Kutipan Dokumen:

'Interkoneksi Jadi Turun? Lihat Saja Besok di DPR'
Hide Ads

Ribut-ribut Interkoneksi

'Interkoneksi Jadi Turun? Lihat Saja Besok di DPR'

Achmad Rouzni Noor II - detikInet
Senin, 29 Agu 2016 19:28 WIB
Foto: Thinkstock
Jakarta - Menteri Komunikasi dan Informatika Rudiantara telah menemui para petinggi operator telekomunikasi dalam dua kesempatan terpisah. Pertemuan pertama dengan kubu Telkom dan Telkomsel. Setelah itu dengan kubu oposisinya, Indosat Ooredoo, XL Axiata, Smartfren Telecom dan Hutchison 3 Indonesia.

Menurut I Ketut Prihadi, Anggota Komite Badan Regulasi Telekomunikasi Indonesia (BRTI) yang ikut mendampingi menteri dalam kedua pertemuan itu, belum ada perubahaan sikap antara pemerintah dan para operator yang berpolemik tentang penurunan biaya interkoneksi.

"Hasil pertemuan tadi kami hanya mendengarkan pendapat dari para operator tanpa ada posisi baru," ujar Ketut saat berbincang dengan detikINET sore ini, Senin (29/7/2016).

SCROLL TO CONTINUE WITH CONTENT

"Yang disampaikan oleh para operator kecuali Telkom Group adalah bahwa tarif interkoneksi memang perlu turun. Tadi kami hanya mendengarkan, belum ada tawaran apapun. Posisi pemerintah masih seperti yang ada dalam surat ke para operator. Kita lihat saja perkembangannya besok setelah rapat dengan DPR," paparnya lebih lanjut.

Sementara dalam kesempatan yang terpisah, President Director & CEO XL Axiata Dian Siswarini masih mengharapkan ada kepastian terkait penetapan biaya interkoneksi pasca pemerintah mengumumkan penurunan interkoneksi.

"Kami sangat berharap Surat Edaran yang dikeluarkan 2 Agustus itu ditetapkan menjadi Peraturan Menteri (PM) dan mulai berlaku sesuai jadwalnya yakni 1 September 2016," harapnya.

Soal Latihan:
a: Apa jabatan I Ketut Prihadi menurut berita tentang biaya interkoneksi di atas?
b: Terjemahkan kalimat "Tadi kami hanya mendengarkan, belum ada tawaran apapun." dari berita tentang biaya interkoneksi di atas ke dalam bahasa Inggris.
c: Sebutkan semua operator telekomunikasi yang ditemui Menteri Komunikasi dan Informatika Rudiantara menurut berita tentang biaya interkoneksi di atas.

Informasi yang Diberikan:
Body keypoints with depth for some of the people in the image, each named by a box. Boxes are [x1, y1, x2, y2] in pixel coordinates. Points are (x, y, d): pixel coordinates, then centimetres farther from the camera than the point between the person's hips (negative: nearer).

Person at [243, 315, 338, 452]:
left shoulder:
==
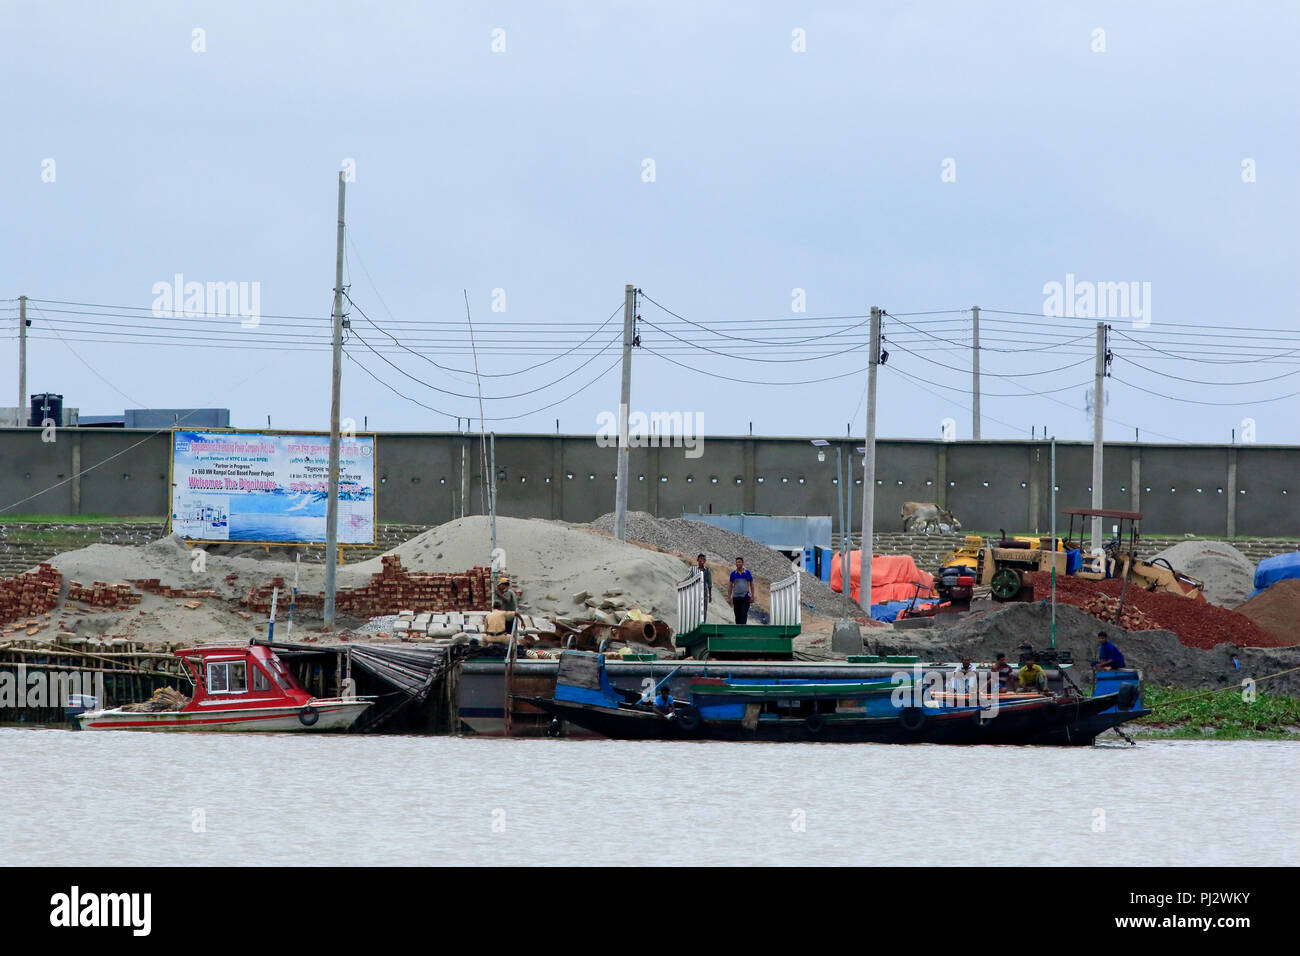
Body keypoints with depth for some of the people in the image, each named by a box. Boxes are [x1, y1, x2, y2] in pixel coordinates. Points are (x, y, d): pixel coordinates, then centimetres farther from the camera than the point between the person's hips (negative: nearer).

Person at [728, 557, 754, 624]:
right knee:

Jawaban Soal:
a: Anggota Komite Badan Regulasi Telekomunikasi Indonesia (BRTI).

b: Earlier we only listened; there has not been any offer yet.

c: Telkom, Telkomsel, Indosat Ooredoo, XL Axiata, Smartfren Telecom, dan Hutchison 3 Indonesia.